Now, post-COVID, the cost of refinancing that debt has gone up while the potential income generation and price appreciation have gone down. It follows that the next step is likely to be a drop in price. But downward price adjustments often leave asset owners with little or no equity, facing the unpleasant decision of recapitalizing the asset or defaulting on the debt. The principle is the same whether it’s a margin call on a stock portfolio, refinancing an office building or a deposit run on a bank.
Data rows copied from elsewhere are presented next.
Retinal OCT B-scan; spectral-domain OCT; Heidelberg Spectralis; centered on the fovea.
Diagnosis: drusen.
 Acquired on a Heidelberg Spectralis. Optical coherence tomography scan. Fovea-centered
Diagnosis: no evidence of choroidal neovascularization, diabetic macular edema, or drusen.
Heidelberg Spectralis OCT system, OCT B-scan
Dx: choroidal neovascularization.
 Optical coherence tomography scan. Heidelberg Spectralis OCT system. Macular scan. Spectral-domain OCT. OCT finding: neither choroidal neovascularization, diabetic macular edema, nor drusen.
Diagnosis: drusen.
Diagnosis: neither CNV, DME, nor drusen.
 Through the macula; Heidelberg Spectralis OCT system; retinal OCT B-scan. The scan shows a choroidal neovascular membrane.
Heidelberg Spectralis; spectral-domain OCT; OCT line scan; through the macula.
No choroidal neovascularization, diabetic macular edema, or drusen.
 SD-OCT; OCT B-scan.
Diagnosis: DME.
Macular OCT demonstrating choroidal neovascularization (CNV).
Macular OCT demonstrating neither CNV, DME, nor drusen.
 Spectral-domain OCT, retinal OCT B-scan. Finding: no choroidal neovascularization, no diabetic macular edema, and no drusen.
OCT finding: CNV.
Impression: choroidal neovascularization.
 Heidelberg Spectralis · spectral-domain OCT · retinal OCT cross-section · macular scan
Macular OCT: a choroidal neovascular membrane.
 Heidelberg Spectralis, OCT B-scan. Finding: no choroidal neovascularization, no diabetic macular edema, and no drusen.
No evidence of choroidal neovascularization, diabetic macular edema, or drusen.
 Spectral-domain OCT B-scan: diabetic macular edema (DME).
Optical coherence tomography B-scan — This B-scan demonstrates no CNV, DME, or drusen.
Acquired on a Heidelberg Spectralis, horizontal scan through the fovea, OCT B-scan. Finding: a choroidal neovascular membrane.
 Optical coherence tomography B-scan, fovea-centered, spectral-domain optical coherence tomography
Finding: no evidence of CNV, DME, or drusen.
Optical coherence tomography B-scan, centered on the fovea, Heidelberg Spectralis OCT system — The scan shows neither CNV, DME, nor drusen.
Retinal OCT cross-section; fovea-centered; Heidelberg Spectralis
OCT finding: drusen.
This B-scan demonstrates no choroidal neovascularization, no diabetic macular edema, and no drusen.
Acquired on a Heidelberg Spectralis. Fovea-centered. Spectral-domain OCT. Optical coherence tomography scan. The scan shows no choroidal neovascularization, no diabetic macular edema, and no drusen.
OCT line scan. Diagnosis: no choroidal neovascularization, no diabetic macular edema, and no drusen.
If there is sufficient capital available, the process of recapitalization stands a chance of succeeding. Often, equity holders may be diluted or even wiped out, but the senior debt remains largely unharmed. Voluntary debt restructuring may play out in the event of a more serious loss in asset value without causing broader damage. Outright defaults and foreclosures would be more concerning, of course: Given that they are deflationary, the central bank might initially tolerate them as being consistent with a restrictive monetary policy stance, but if they metastasized through the economy, central banks would be forced to lower rates before too much damage was done.

This is the crux of the matter. Central banks have responded appropriately to the surge in inflation by raising short-term interest rates and restricting the money supply. But the capital structure of the modern, debt-financed economy will face significant challenges as a result, and it’s not yet clear if a sharply higher neutral policy rate is sustainable for long. In the best case, the outcome may be a slow write-down of capital that was invested too aggressively. In the worst case, a decade of low cost debt may come to ruin if the write- down accelerates and insufficient capital is available to recapitalize leveraged assets.

Implications

The move higher in interest rates that occurred in 2022 has restored yield and defensive diversification to bonds, and it has significance for asset allocation broadly and for portfolio construction in fixed income. As a result, investors should be repositioning fixed income allocations to reflect this important function.

For U.S. investors who have been tilting defensively toward cash, the time to return to more traditional bond allocations may be at hand. For European (and Japanese) investors who had been looking offshore to escape negative yields, the opportunity to return capital to local bond markets is appealing. Over the secular horizon, we expect policy rates to decline, providing positive returns to duration and leading us to favor moving out the yield curve to longer maturities.

We also see long-term value in high quality corporates and securitized products, where “safe spread” offers fair compensation for credit risk and all-in yields have risen dramatically. These sectors also happen to reward disciplined active management, where fundamental research helps to protect portfolios from concentrations of credit risk. Riskier credit sectors like high yield or loans should be approached cautiously but opportunistically.